Não que não possam existir comportamentos positivamente valorizados num grupo social, mas, sim, que essa valorização “não segura muita água”, como se fala em filosofia em inglês, querendo dizer que não fica muito tempo de pé.

E OS VALORES? – A realidade “para além dos valores” costuma sempre vencer no dia a dia, entre pessoas e entre nações. Os advogados são a prova cabal da nulidade dos valores. O Google diz algo assim —civilização é um estado avançado do desenvolvimento humano em termos estéticos, econômicos, sociais, políticos e ainda culturais.

Tomemos uma variável —escravidão, difícil de ser considerada “avançada”. Roma tinha escravos, Grécia tinha escravos, a Europa iluminista ganhava dinheiro com escravos, inclusive alguns filósofos considerados “progressistas”.

Não vou dizer os nomes neste texto porque, antes de tudo, não levo a sério a expressão “progressista” e, depois, porque não quero investir na palhaçada do cancelamento. Enfim, toda “civilização” até hoje tinha muitos escravos. Onde ia se encontrar força motora antes da revolução industrial que não fosse

NAS COLÔNIAS – A Europa começou a usar essa expressão para se diferenciar de suas colônias, estas não civilizadas. Uma crítica ao pensamento colonial derruba essa ideia em segundos. Indígenas não seriam civilizados, africanos ou negros, tampouco.

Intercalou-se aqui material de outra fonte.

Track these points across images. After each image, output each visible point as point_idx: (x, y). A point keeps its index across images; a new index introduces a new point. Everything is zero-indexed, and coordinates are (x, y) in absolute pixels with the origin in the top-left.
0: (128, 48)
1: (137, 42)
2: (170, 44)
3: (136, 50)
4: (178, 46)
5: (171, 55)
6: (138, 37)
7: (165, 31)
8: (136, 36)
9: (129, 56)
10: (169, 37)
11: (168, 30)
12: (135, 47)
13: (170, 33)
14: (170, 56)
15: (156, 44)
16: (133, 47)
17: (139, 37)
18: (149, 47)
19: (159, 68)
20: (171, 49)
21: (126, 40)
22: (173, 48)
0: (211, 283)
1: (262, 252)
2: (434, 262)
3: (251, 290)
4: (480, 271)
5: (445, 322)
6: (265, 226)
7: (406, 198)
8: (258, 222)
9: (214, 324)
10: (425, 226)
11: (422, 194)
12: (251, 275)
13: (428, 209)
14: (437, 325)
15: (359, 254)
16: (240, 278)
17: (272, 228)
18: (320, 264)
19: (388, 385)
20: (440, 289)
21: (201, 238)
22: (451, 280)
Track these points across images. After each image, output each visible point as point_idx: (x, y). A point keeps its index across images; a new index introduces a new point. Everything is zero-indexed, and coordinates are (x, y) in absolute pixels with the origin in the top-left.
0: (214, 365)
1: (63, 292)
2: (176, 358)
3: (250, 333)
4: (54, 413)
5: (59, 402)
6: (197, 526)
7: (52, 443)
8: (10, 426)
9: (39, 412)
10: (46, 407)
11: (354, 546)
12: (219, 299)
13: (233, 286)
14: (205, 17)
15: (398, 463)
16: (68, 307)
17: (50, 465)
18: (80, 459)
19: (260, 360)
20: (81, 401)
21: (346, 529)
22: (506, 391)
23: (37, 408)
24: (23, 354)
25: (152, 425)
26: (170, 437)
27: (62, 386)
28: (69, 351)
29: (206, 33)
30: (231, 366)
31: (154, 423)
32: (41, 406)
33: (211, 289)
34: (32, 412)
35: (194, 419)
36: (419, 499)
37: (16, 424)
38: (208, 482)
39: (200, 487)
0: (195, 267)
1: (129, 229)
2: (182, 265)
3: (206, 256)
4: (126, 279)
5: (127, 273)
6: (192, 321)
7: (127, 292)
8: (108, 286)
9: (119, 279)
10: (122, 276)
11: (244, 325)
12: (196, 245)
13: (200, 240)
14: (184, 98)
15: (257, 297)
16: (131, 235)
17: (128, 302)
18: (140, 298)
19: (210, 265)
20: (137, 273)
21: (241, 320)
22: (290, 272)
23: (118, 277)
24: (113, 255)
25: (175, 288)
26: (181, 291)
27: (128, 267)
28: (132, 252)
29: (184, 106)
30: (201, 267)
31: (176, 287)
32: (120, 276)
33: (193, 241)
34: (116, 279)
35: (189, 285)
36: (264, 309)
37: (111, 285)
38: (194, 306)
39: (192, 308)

Indígenas e africanos negros tampouco se salvariam pelo critério utópico de uma civilização —critério este que alimenta quem fala dessa tal crise— na medida em que alguns eram canibais e outros também praticavam escravidão em seu mercado.

A esquerda no Brasil em 2022 cravou entre a propaganda política do PT para presidente que os bolsonaristas representavam uma crise civilizatória. Falou-se tanto nisso que a expressão “crise civilizatória” ficou próxima do uso banalizado da expressão “energia” para além da física. Por outro lado, a ideia cara à direita de que há uma crise na “civilização ocidental” joga no colo da esquerda a culpa por isso, principalmente no campo do comportamento sexual, dissolução das famílias e da educação das crianças.

CRISE CIVILIZATÓRIA – Por incrível que pareça, ambos os lados fazem uso da mesma expressão vazia para se referir ao presente. Apesar de a esquerda não gostar muito dessa coisa de “civilização ocidental”, pensa no ideário iluminista e humanista europeu para dizer que bolsonaristas geram crise civilizatória. O mesmo ideário que a direita considera seu “tesouro ocidental”.

Mesmo que usemos a expressão “crise civilizatória” num sentido frouxo semanticamente, tomando por exemplo a democracia como núcleo positivo da civilização em crise —o que está longe de ser evidente, por exemplo, para chineses—, só daqui a uns 500 anos alguém poderá dizer algo sobre o período em que vivemos.

Por enquanto, melhor silenciar e cuidar do nosso jardim.